Pour l’essentiel, voilà des images de combattants sans combat. Ni féroce conflit. Juste des événements, traités dans le flot de l’actualité. L’ouvrage est incomplet, par sa nature. Car il ne s’agit pas d’une guerre photographiée, mais de la guerre telle qu’elle a été représentée. Avec sa propagande et sa censure. Sa représentation mutilée, donc. Ce qui est donné à voir l’est par la force des choses, ces choses pliées à une guerre qui n’a pas dit son nom, longtemps. Le visible convoque ainsi l’invisible.
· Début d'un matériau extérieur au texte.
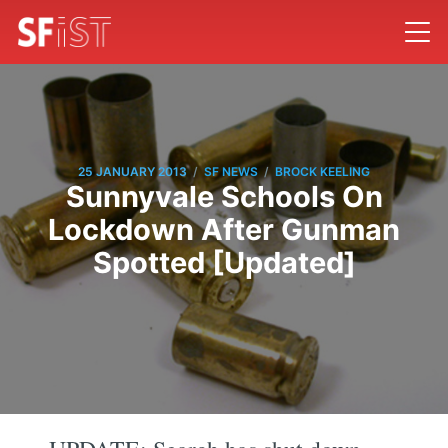
/
/
25 JANUARY 2013
SF NEWS
BROCK KEELING
Sunnyvale Schools On
Lockdown After Gunman
Spotted [Updated]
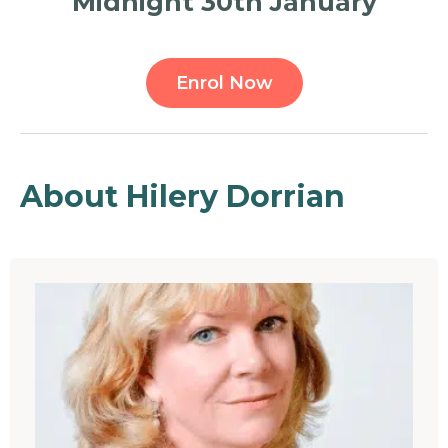
Midnight 30th January
Enrol Now
About Hilery Dorrian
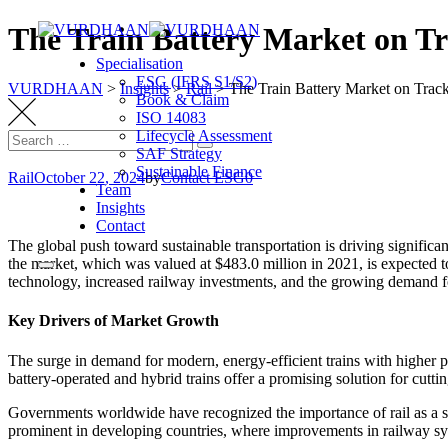
Skip
The Train Battery Market on Tr
to
Specialisation
content
ESG (IFRS S1/S2)
VURDHAAN
>
Insights
>
Rail
>
The Train Battery Market on Track
Book & Claim
ISO 14083
Lifecycle Assessment
Search
Search
SAF Strategy
for:
Sustainable Finance
Rail
October 22, 2024
by
Contact ESG0
Team
Insights
Contact
The global push toward sustainable transportation is driving significa
the market, which was valued at $483.0 million in 2021, is expecte
technology, increased railway investments, and the growing demand for
Key Drivers of Market Growth
The surge in demand for modern, energy-efficient trains with higher p
battery-operated and hybrid trains offer a promising solution for cutti
Governments worldwide have recognized the importance of rail as a sust
prominent in developing countries, where improvements in railway syst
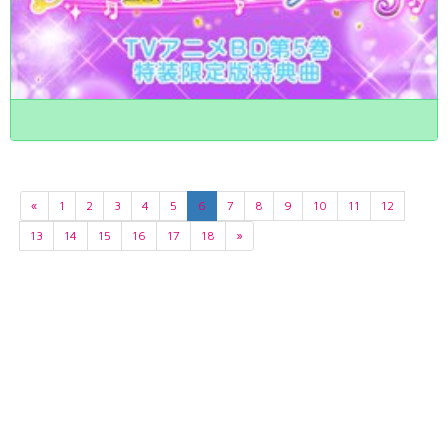
«
1
2
3
4
5
6
7
8
9
10
11
12
13
14
15
16
17
18
»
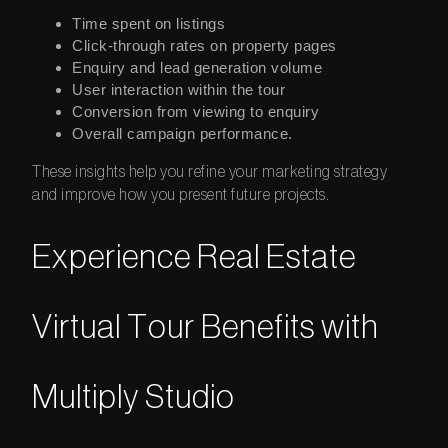
Time spent on listings
Click-through rates on property pages
Enquiry and lead generation volume
User interaction within the tour
Conversion from viewing to enquiry
Overall campaign performance.
These insights help you refine your marketing strategy
and improve how you present future projects.
Experience Real Estate
Virtual Tour Benefits with
Multiply Studio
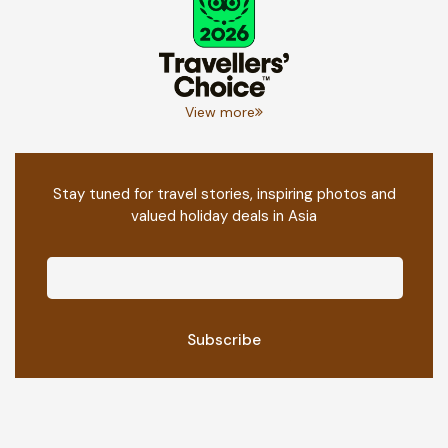
View more
Stay tuned for travel stories, inspiring photos and
valued holiday deals in Asia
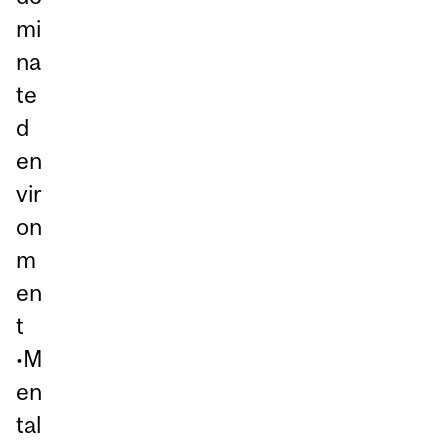
mi
na
te
d
en
vir
on
m
en
t
•M
en
tal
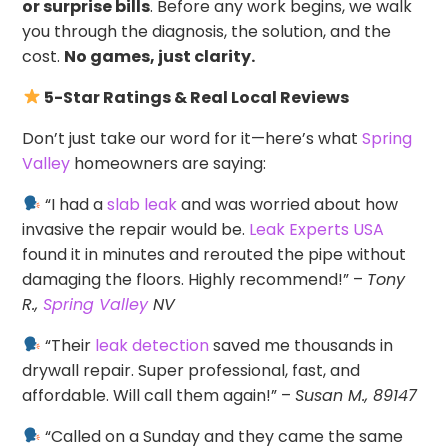
or surprise bills
. Before any work begins, we walk
you through the diagnosis, the solution, and the
cost.
No games, just clarity.
5-Star Ratings & Real Local Reviews
Don’t just take our word for it—here’s what
Spring
Valley
homeowners are saying:
“I had a
slab leak
and was worried about how
invasive the repair would be.
Leak Experts USA
found it in minutes and rerouted the pipe without
damaging the floors. Highly recommend!” –
Tony
R.,
Spring Valley
NV
“Their
leak detection
saved me thousands in
drywall repair. Super professional, fast, and
affordable. Will call them again!” –
Susan M., 89147
“Called on a Sunday and they came the same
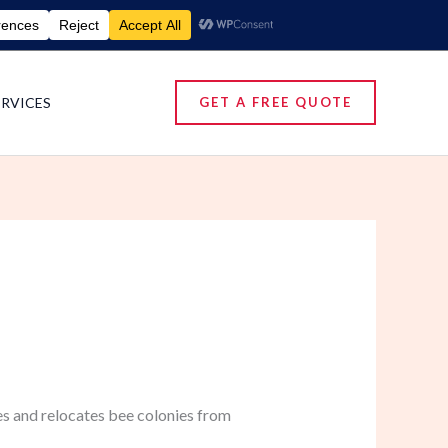
umigation Services | Pest Control Services
ERVICES
GET A FREE QUOTE
es and relocates bee colonies from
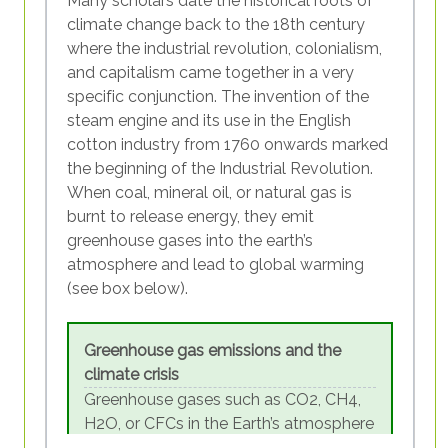
Many scholars date the historical roots of
be located in the north of the globe. …
climate change back to the 18th century
Countries of the so-called Global
where the industrial revolution, colonialism,
Figure SEQ Figure \* ARABIC 3 - CO2
South are generally considered to be
and capitalism came together in a very
consumption-based emissions per
countries that are disadvantaged in a
specific conjunction. The invention of the
capital in G20 countries
social, economic and political context
steam engine and its use in the English
compared to” countries of the Global
cotton industry from 1760 onwards marked
While efforts to protect the climate should
North. Even though the concepts are
the beginning of the Industrial Revolution.
certainly concern everyone, those with the
meant to be less simplistic or
When coal, mineral oil, or natural gas is
highest ecological footprint have a special
judgemental than the earlier concepts
burnt to release energy, they emit
role to play. A lot could already be achieved
of First and Third World, they are
greenhouse gases into the earth’s
by changing unsustainable economic
similarly criticised for representing the
atmosphere and lead to global warming
practices and individual behaviours in
world in two “blocs”. Lacking more
(see box below).
consumer societies. However, economic
appropriate alternatives, we are using
activity and lifestyles in the Global North are
them in this module.
systemically linked to persisting structures
Greenhouse gas emissions and the
of capitalism, colonialism and racism,
climate crisis
making harmful patterns difficult to change.
Greenhouse gases such as CO2, CH4,
World depletion since 1970
H2O, or CFCs in the Earth’s atmosphere
In 1970, one ‘planet’ was enough to
are not harmful per se. In fact, if it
Ce défaut d’images est rehaussé ici par un souci résolument pédagogique. À chaque image son explication détaillée, calée dans le contexte. L’avant, pendant et après l’image, commenté par Eléonore Bakhtadzé, historienne et documentaliste à l’AFP. L’ensemble apporte un éclairage cohérent. Reste encore à exhumer une masse d’images toujours interdites.

[^2]: Photographier la guerre d’Algérie, Benjamin Stora, Laurent Gervereau, éd. Marval, 176 p., 50 euros.)